神戸大学は4月7日、従来はセル(発電素子)を透過して損失となっていた波長の長い太陽光スペクトル成分を吸収することで、変換効率50%を超える新しい太陽電池セル構造を提案し、その実験実証に成功したと発表した。
従来の単接合太陽電池の変換効率の理論限界は30%程度であり、入射する太陽光エネルギーの大半は太陽電池セルに吸収されず透過するか、光子の余剰エネルギーとして熱になっていた。現在の世界記録は、4接合太陽電池の46%。
今回、大きな透過損失を効果的に抑制するため、異なるバンドギャップの半導体で構成されるヘテロ界面を利用することで、太陽電池を透過するエネルギーの小さな2つの光子を用いて光電流を生成する新しい太陽電池セル構造を開発した。理論予測では、変換効率は最大63%に達する。
また、この太陽電池セルの特徴的な構造である2光子によるアップコンバージョン(エネルギー昇圧)の実験実証に成功した。実証された損失抑制効果は、これまでの中間バンドを利用した方法に比べて100倍以上に達しており、その有効性を示した。
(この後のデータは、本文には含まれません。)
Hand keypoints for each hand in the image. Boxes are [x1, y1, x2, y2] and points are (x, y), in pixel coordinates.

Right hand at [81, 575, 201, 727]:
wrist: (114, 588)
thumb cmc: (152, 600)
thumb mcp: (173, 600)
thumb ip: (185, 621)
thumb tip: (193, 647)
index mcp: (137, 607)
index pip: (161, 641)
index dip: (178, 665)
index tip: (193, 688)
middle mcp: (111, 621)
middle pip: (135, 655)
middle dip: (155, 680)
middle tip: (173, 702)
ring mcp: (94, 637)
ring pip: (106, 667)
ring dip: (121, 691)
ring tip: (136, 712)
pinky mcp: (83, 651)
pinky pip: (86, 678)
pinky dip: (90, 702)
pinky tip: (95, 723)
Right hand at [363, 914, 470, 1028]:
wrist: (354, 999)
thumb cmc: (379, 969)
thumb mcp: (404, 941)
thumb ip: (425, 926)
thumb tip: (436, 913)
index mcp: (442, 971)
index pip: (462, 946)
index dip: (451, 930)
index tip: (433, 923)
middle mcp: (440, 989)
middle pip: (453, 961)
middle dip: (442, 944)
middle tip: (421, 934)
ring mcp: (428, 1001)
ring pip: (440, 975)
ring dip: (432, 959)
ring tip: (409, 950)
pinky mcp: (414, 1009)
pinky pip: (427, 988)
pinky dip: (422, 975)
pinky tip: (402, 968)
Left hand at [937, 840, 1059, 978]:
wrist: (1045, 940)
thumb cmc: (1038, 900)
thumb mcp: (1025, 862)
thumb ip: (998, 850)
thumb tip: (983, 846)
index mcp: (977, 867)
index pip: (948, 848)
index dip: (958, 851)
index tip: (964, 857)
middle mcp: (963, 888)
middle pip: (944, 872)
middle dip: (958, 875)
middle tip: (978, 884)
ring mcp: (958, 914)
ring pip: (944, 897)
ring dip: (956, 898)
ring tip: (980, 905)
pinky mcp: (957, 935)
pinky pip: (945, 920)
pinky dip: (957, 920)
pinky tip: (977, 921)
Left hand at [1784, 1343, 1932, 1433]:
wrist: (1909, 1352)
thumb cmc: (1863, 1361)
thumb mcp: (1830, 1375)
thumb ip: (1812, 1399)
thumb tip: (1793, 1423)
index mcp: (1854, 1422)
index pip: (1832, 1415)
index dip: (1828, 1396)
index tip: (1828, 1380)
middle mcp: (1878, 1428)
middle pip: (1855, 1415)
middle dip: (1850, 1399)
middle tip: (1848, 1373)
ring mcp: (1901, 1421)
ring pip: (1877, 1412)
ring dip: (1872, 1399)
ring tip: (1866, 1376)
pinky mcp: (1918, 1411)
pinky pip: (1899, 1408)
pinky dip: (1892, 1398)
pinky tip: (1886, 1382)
今後、最適な材料を利用した太陽電池セル構造の設計を進め、変換効率の性能評価を進めることで、超高効率太陽電池の実現が期待される。変換効率が50%を超えると、設置面積が現在の太陽光発電所の半分以下で済み、施工コストが大幅に下がる。
今回の研究は、新エネルギー・産業技術総合開発機構(NEDO)高性能・高信頼性太陽電池の発電コスト低減技術開発・革新的新構造太陽電池の開発における超効率・低コストIII-V化合物太陽電池モジュールの研究開発として実施した。研究成果は、英国科学雑誌「Nature Communications」オンライン版に2017年4月6日に掲載された。